_Detalhes do problema_
Copie, por favor, todos os itens abaixo sem alterar nada, mas omita as imagens.

----

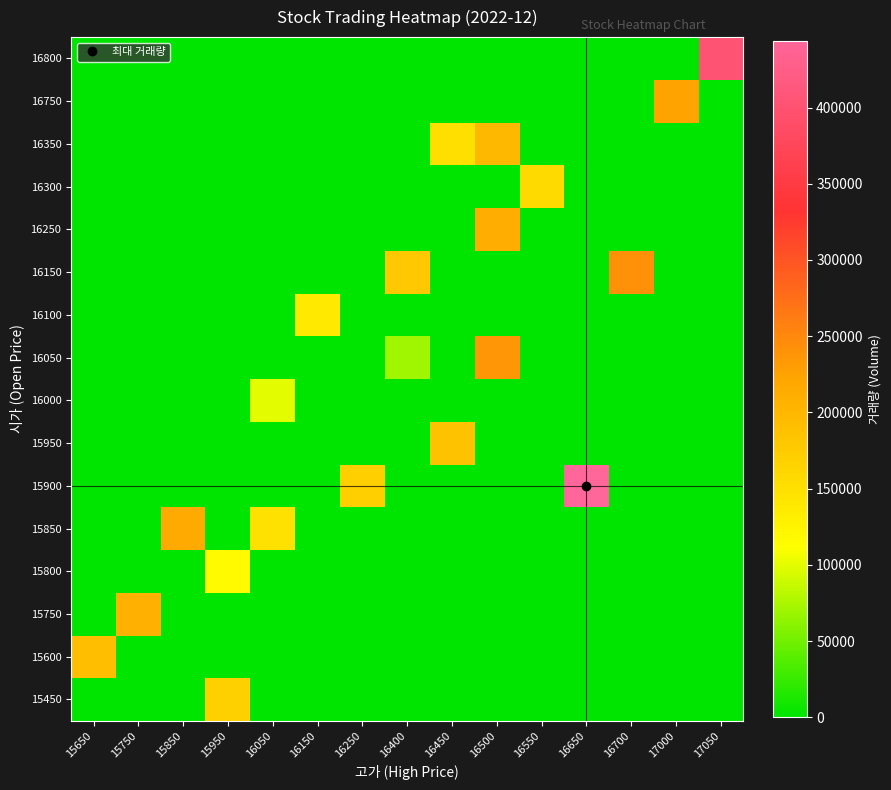

Which has a higher value, 15850 or 16550?

15850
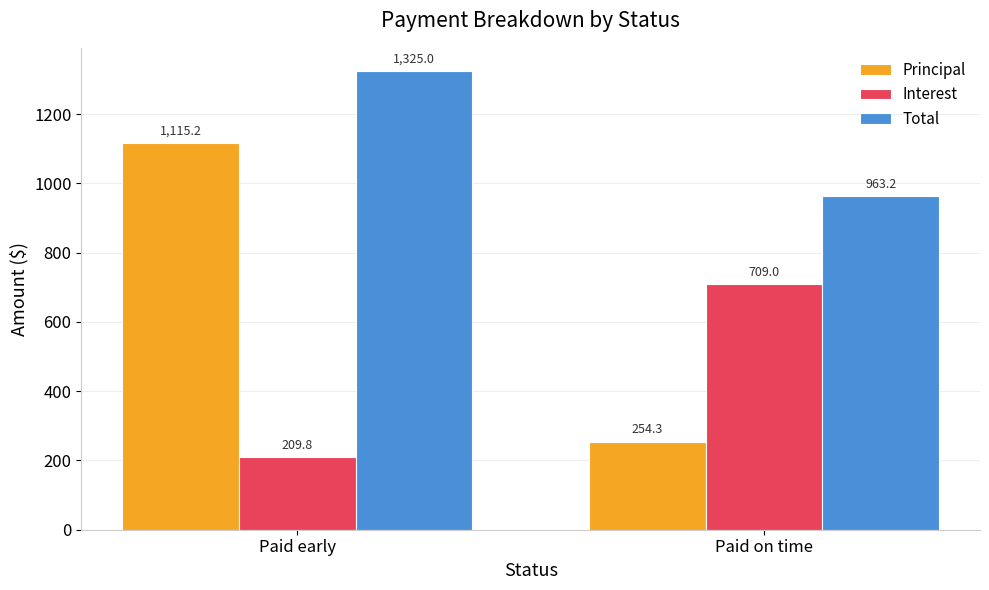

What is the smallest value displayed?

209.8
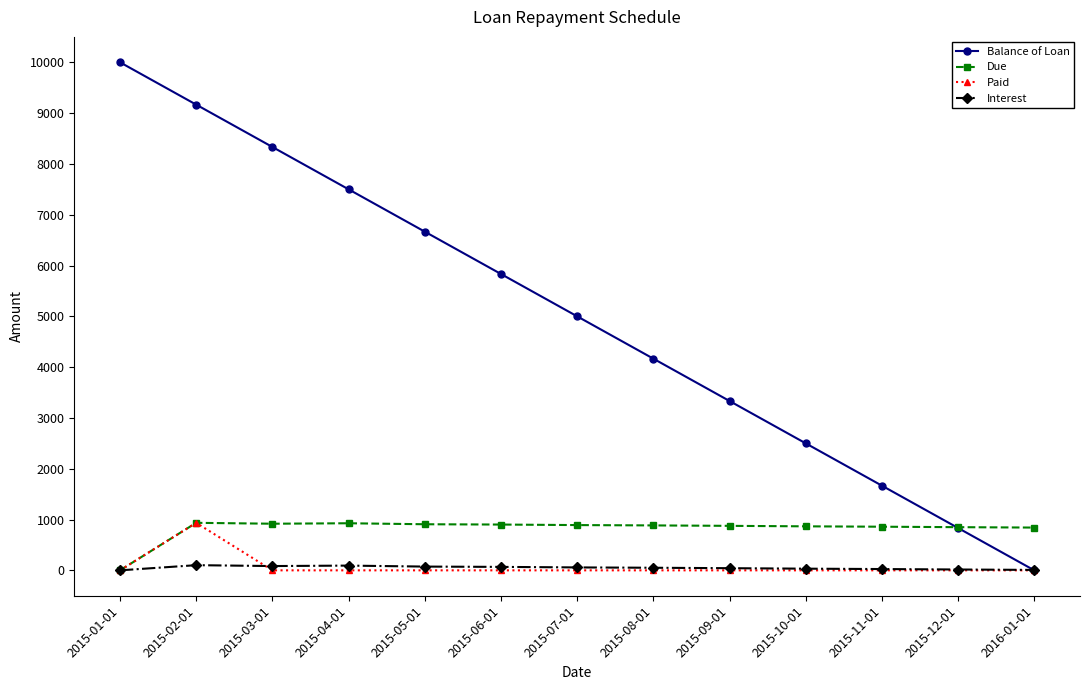

True or false: Paid has a value of 0.0 at 2015-07-01.

True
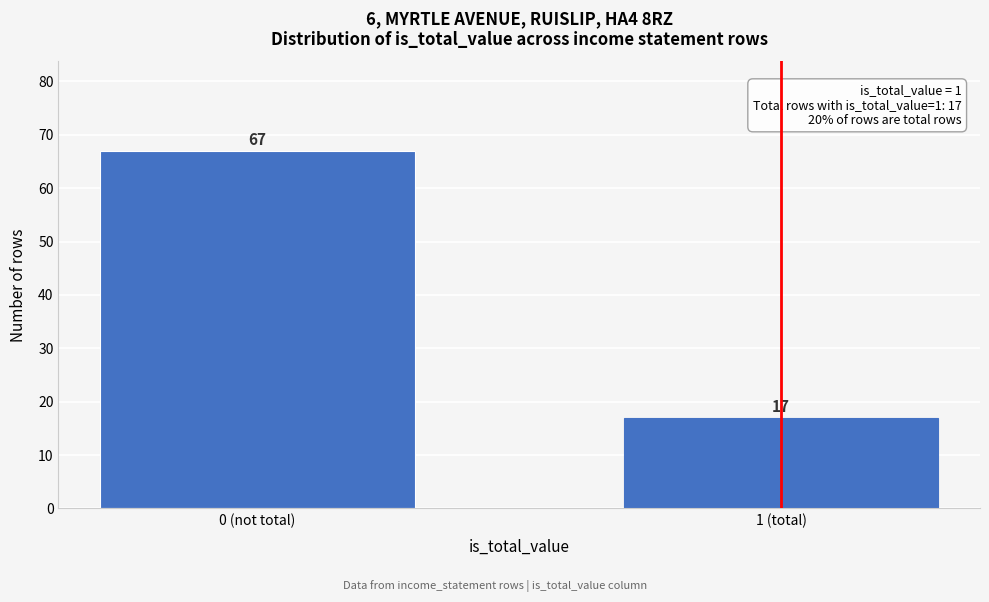

Reading left to right, what are all the values shown in this chart?

0 (not total)=67	1 (total)=17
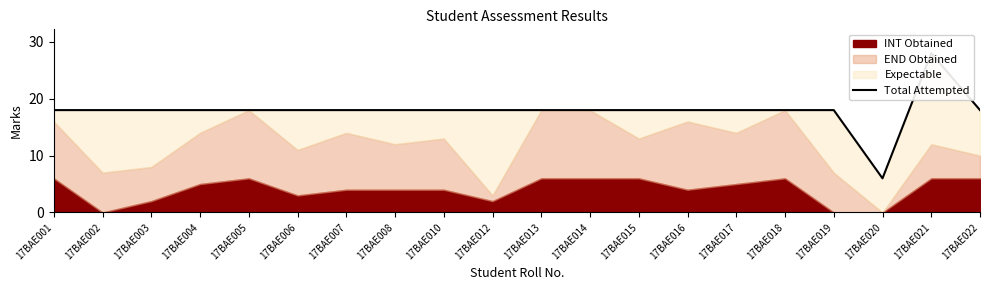

List the labels in order of value, largest first.

17BAE021, 17BAE001, 17BAE002, 17BAE003, 17BAE004, 17BAE005, 17BAE006, 17BAE007, 17BAE008, 17BAE010, 17BAE012, 17BAE013, 17BAE014, 17BAE015, 17BAE016, 17BAE017, 17BAE018, 17BAE019, 17BAE022, 17BAE020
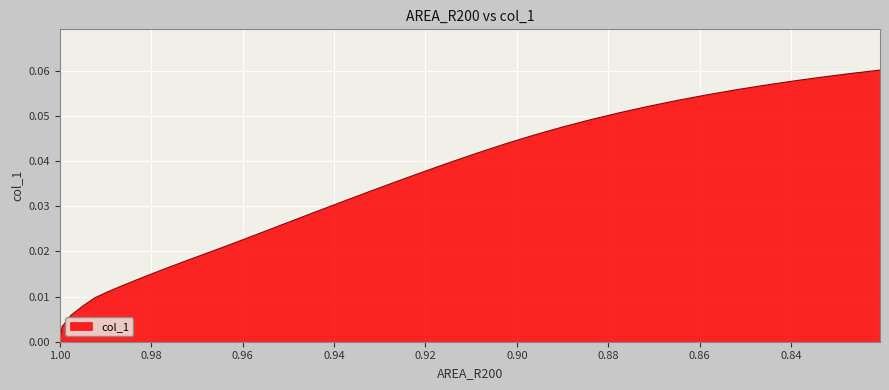

List the labels in order of value, smallest first.

1, 0.999534689235005, 0.9975981340753298, 0.9950831168754223, 0.9924512499158693, 0.9895474547234159, 0.9865918116459943, 0.9836192098350787, 0.9806395099627032, 0.977648620489281, 0.9746485581262111, 0.9716391905278923, 0.9686307592594688, 0.9656190828910604, 0.9626123821749182, 0.9596119037013535, 0.9566169052846046, 0.9536209179922677, 0.9506251175532424, 0.9446317356651204, 0.938632730029647, 0.932625039896228, 0.9266057827202323, 0.9205782845238311, 0.9145247148834047, 0.9084488775779296, 0.9023479237637434, 0.8962078701273744, 0.8900281443288866, 0.8838137382216307, 0.877569113375137, 0.8712982436524185, 0.8650046579329201, 0.858691481613811, 0.8523614760191989, 0.8460170752348568, 0.8396604201790897, 0.8332933899347211, 0.8269176305189364, 0.8205345813713133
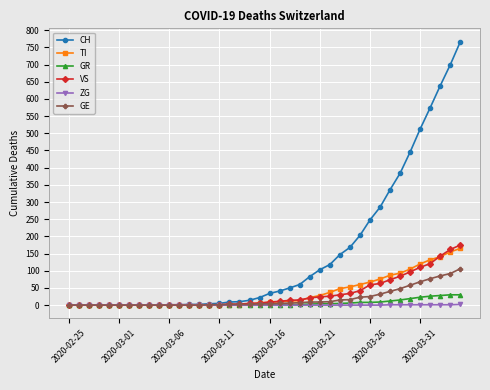

What is the greatest value displayed?

767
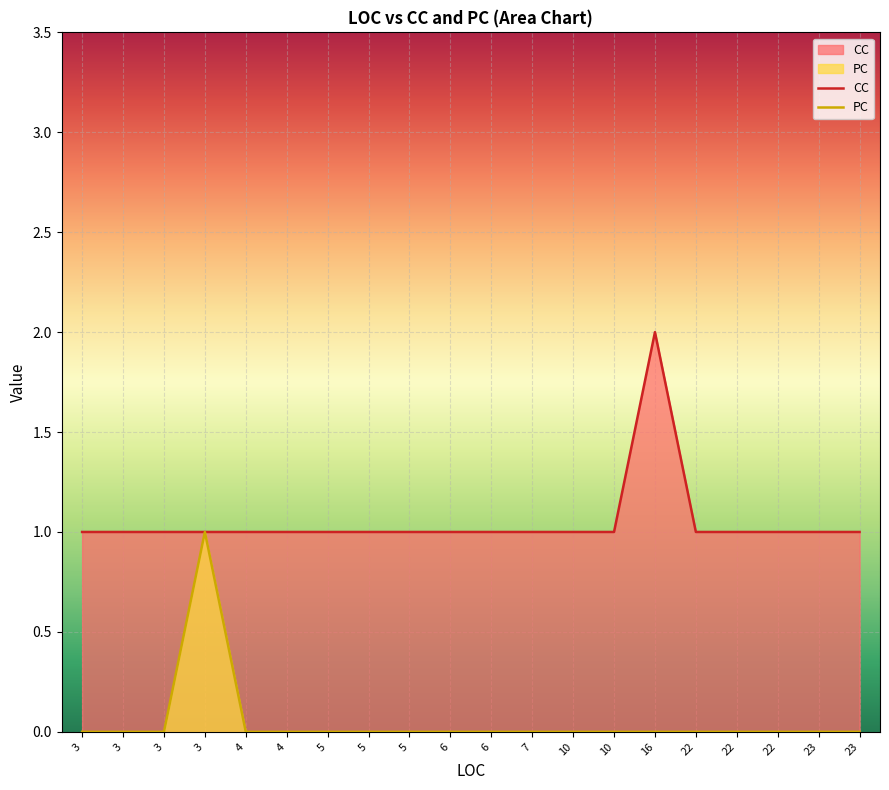

Reading left to right, transcribe all the data shown in this chart.

CC: 3=1	3=1	3=1	3=1	4=1	4=1	5=1	5=1	5=1	6=1	6=1	7=1	10=1	10=1	16=2	22=1	22=1	22=1	23=1	23=1
PC: 3=0	3=0	3=0	3=1	4=0	4=0	5=0	5=0	5=0	6=0	6=0	7=0	10=0	10=0	16=0	22=0	22=0	22=0	23=0	23=0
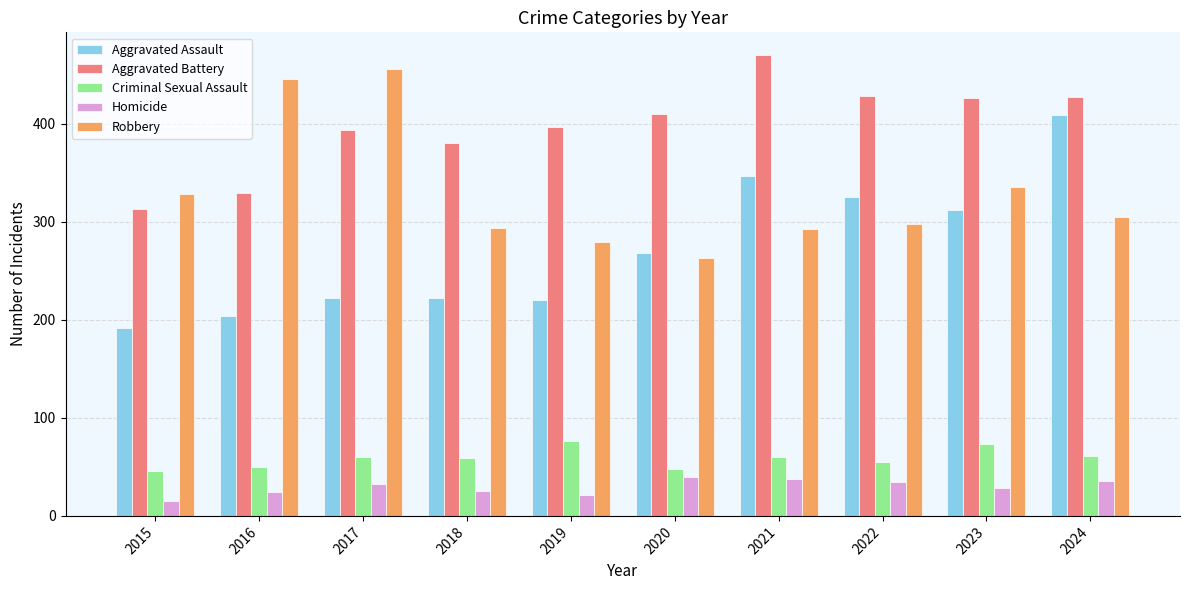

List the series in order of their peak value, highest first.

Aggravated Battery, Robbery, Aggravated Assault, Criminal Sexual Assault, Homicide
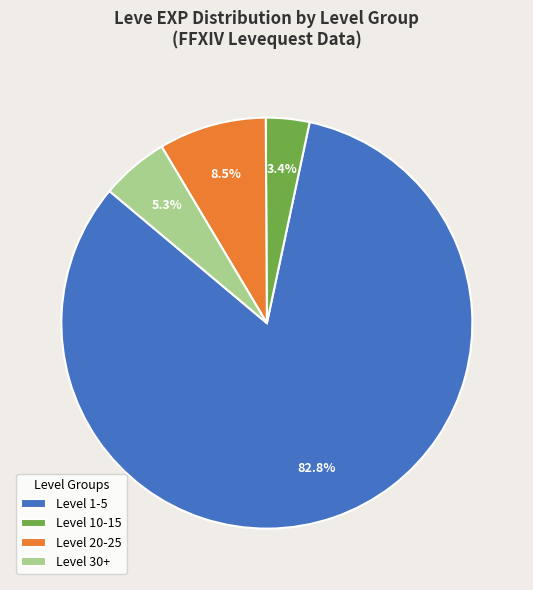

What portion of the pie excludes Level 20-25?

91.5%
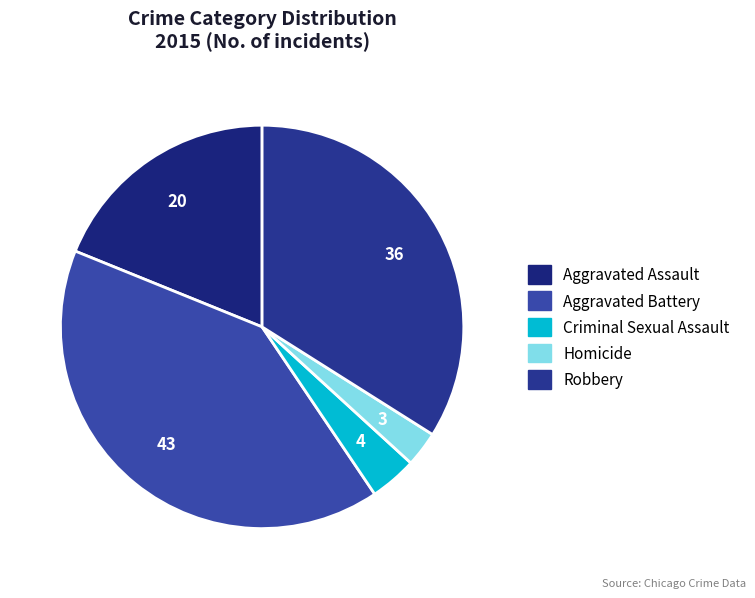

What is the change in value from Criminal Sexual Assault to Homicide?

-1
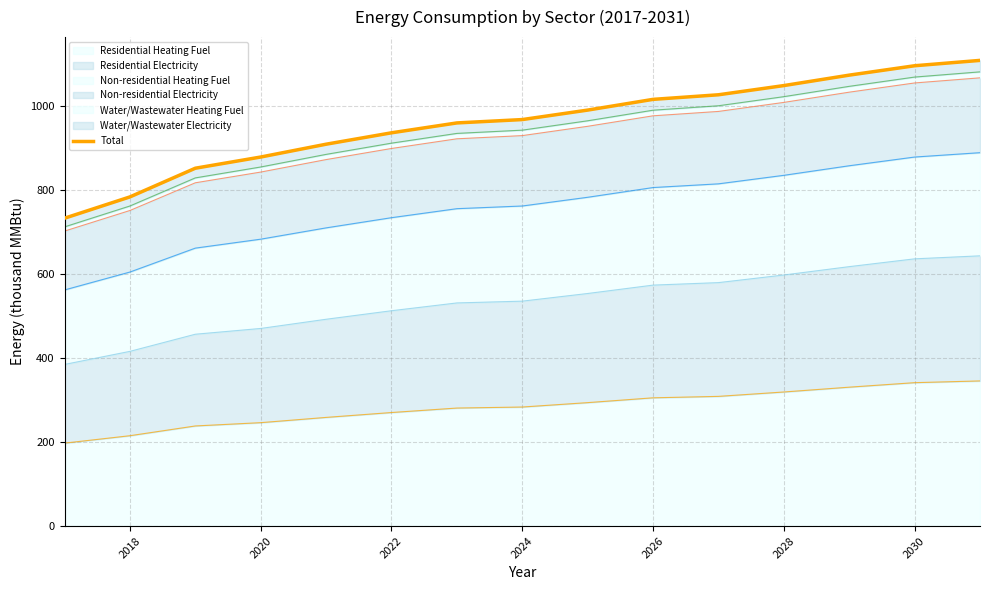

Is it true that Residential Heating Fuel equals 283.2 at 2024?

True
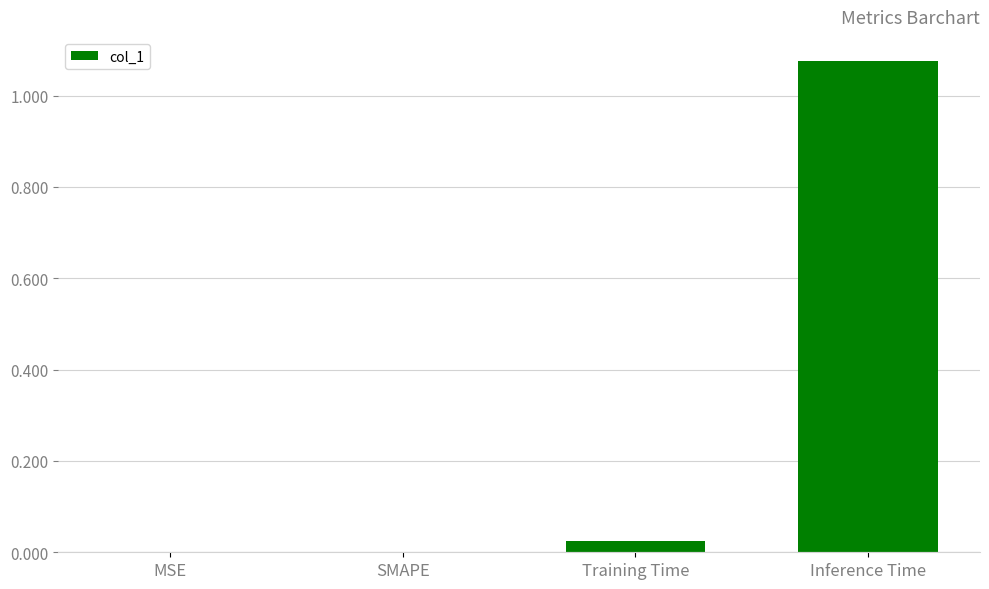

What is the average value?

0.3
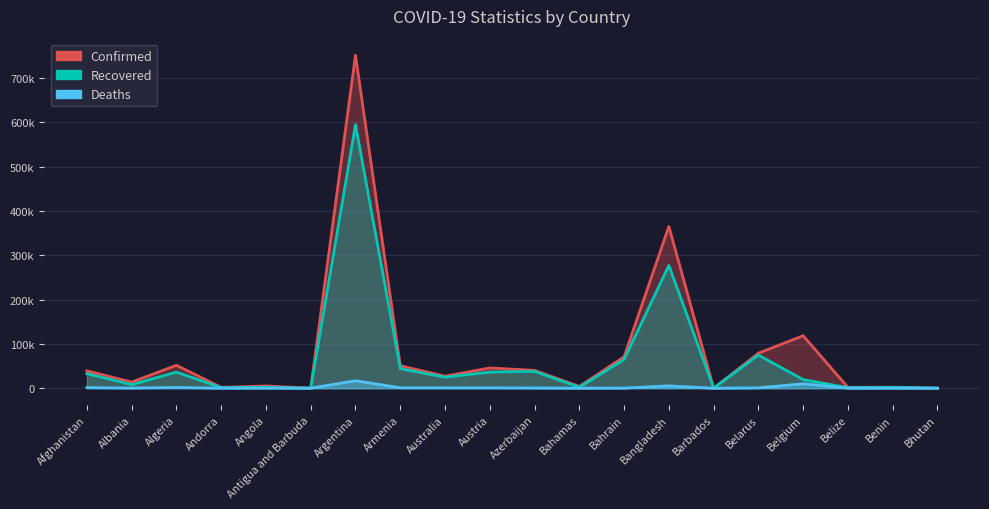

What is the label of the 14th point from the left?

Bangladesh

----

_Resposta_
Which has a higher value, 15850 or 16550?

15850

What is the smallest value displayed?

209.8

True or false: Paid has a value of 0.0 at 2015-07-01.

True

Reading left to right, what are all the values shown in this chart?

0 (not total)=67	1 (total)=17

List the labels in order of value, largest first.

17BAE021, 17BAE001, 17BAE002, 17BAE003, 17BAE004, 17BAE005, 17BAE006, 17BAE007, 17BAE008, 17BAE010, 17BAE012, 17BAE013, 17BAE014, 17BAE015, 17BAE016, 17BAE017, 17BAE018, 17BAE019, 17BAE022, 17BAE020

List the labels in order of value, smallest first.

1, 0.999534689235005, 0.9975981340753298, 0.9950831168754223, 0.9924512499158693, 0.9895474547234159, 0.9865918116459943, 0.9836192098350787, 0.9806395099627032, 0.977648620489281, 0.9746485581262111, 0.9716391905278923, 0.9686307592594688, 0.9656190828910604, 0.9626123821749182, 0.9596119037013535, 0.9566169052846046, 0.9536209179922677, 0.9506251175532424, 0.9446317356651204, 0.938632730029647, 0.932625039896228, 0.9266057827202323, 0.9205782845238311, 0.9145247148834047, 0.9084488775779296, 0.9023479237637434, 0.8962078701273744, 0.8900281443288866, 0.8838137382216307, 0.877569113375137, 0.8712982436524185, 0.8650046579329201, 0.858691481613811, 0.8523614760191989, 0.8460170752348568, 0.8396604201790897, 0.8332933899347211, 0.8269176305189364, 0.8205345813713133

What is the greatest value displayed?

767

Reading left to right, transcribe all the data shown in this chart.

CC: 3=1	3=1	3=1	3=1	4=1	4=1	5=1	5=1	5=1	6=1	6=1	7=1	10=1	10=1	16=2	22=1	22=1	22=1	23=1	23=1
PC: 3=0	3=0	3=0	3=1	4=0	4=0	5=0	5=0	5=0	6=0	6=0	7=0	10=0	10=0	16=0	22=0	22=0	22=0	23=0	23=0

List the series in order of their peak value, highest first.

Aggravated Battery, Robbery, Aggravated Assault, Criminal Sexual Assault, Homicide

What portion of the pie excludes Level 20-25?

91.5%

What is the change in value from Criminal Sexual Assault to Homicide?

-1

Is it true that Residential Heating Fuel equals 283.2 at 2024?

True

What is the average value?

0.3

What is the label of the 14th point from the left?

Bangladesh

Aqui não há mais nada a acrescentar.